| Documento di origine |

A colmare la lacuna ci pensa Laura Luchetti, che al terzo lungometraggio recupera La bella estate (presentato all’ultimo Locarno Film Festival), racconto che dà il nome alla raccolta che valse a Pavese il Premio Strega del 1950. Più che un aggiornamento, ne dà una lettura contemporanea che esplora il testo con l’ambizione di andare al di là della sua illustrazione.
Quello di Luchetti è un corpo a corpo con Ginia, la giovane, timida, illibata protagonista colta nel suo racconto di formazione, che, nella Torino del 1938, lascia che la tranquillità di una vita “regolare” (proviene dalla campagna, lavora in un atelier, vive con il fratello operaio) si faccia terremotare dalla scoperta dell’ambiente bohémien cittadino. Più del pittore di cui si innamora, a scuoterla è Amelia, seducente modella destinata a soffrire, diversa da tutte le persone che Ginia abbia conosciuto in vita sua.

| Dati registrati |
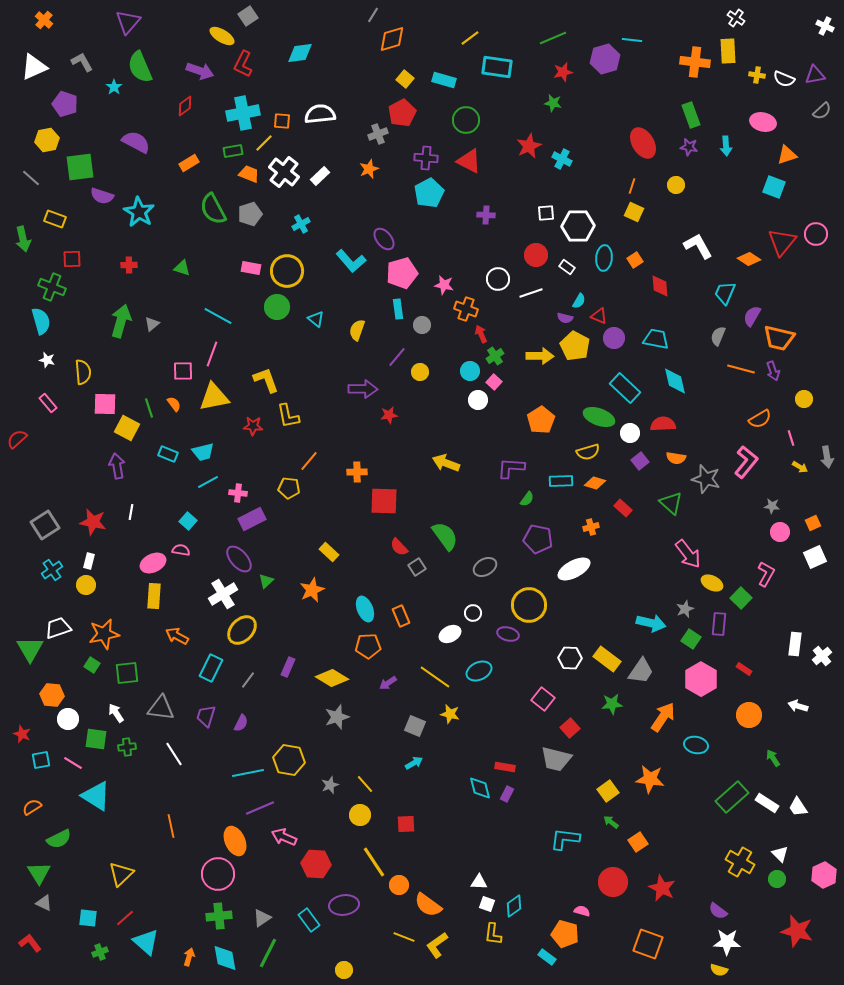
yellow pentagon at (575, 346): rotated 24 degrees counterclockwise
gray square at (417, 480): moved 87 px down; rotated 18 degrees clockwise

| Obiettivo del compito |
Ricopi per intero, senza alcuna modifica, il testo sul film La bella estate di Laura Luchetti.

| Risposta completa |
A colmare la lacuna ci pensa Laura Luchetti, che al terzo lungometraggio recupera La bella estate (presentato all’ultimo Locarno Film Festival), racconto che dà il nome alla raccolta che valse a Pavese il Premio Strega del 1950. Più che un aggiornamento, ne dà una lettura contemporanea che esplora il testo con l’ambizione di andare al di là della sua illustrazione.
Quello di Luchetti è un corpo a corpo con Ginia, la giovane, timida, illibata protagonista colta nel suo racconto di formazione, che, nella Torino del 1938, lascia che la tranquillità di una vita “regolare” (proviene dalla campagna, lavora in un atelier, vive con il fratello operaio) si faccia terremotare dalla scoperta dell’ambiente bohémien cittadino. Più del pittore di cui si innamora, a scuoterla è Amelia, seducente modella destinata a soffrire, diversa da tutte le persone che Ginia abbia conosciuto in vita sua.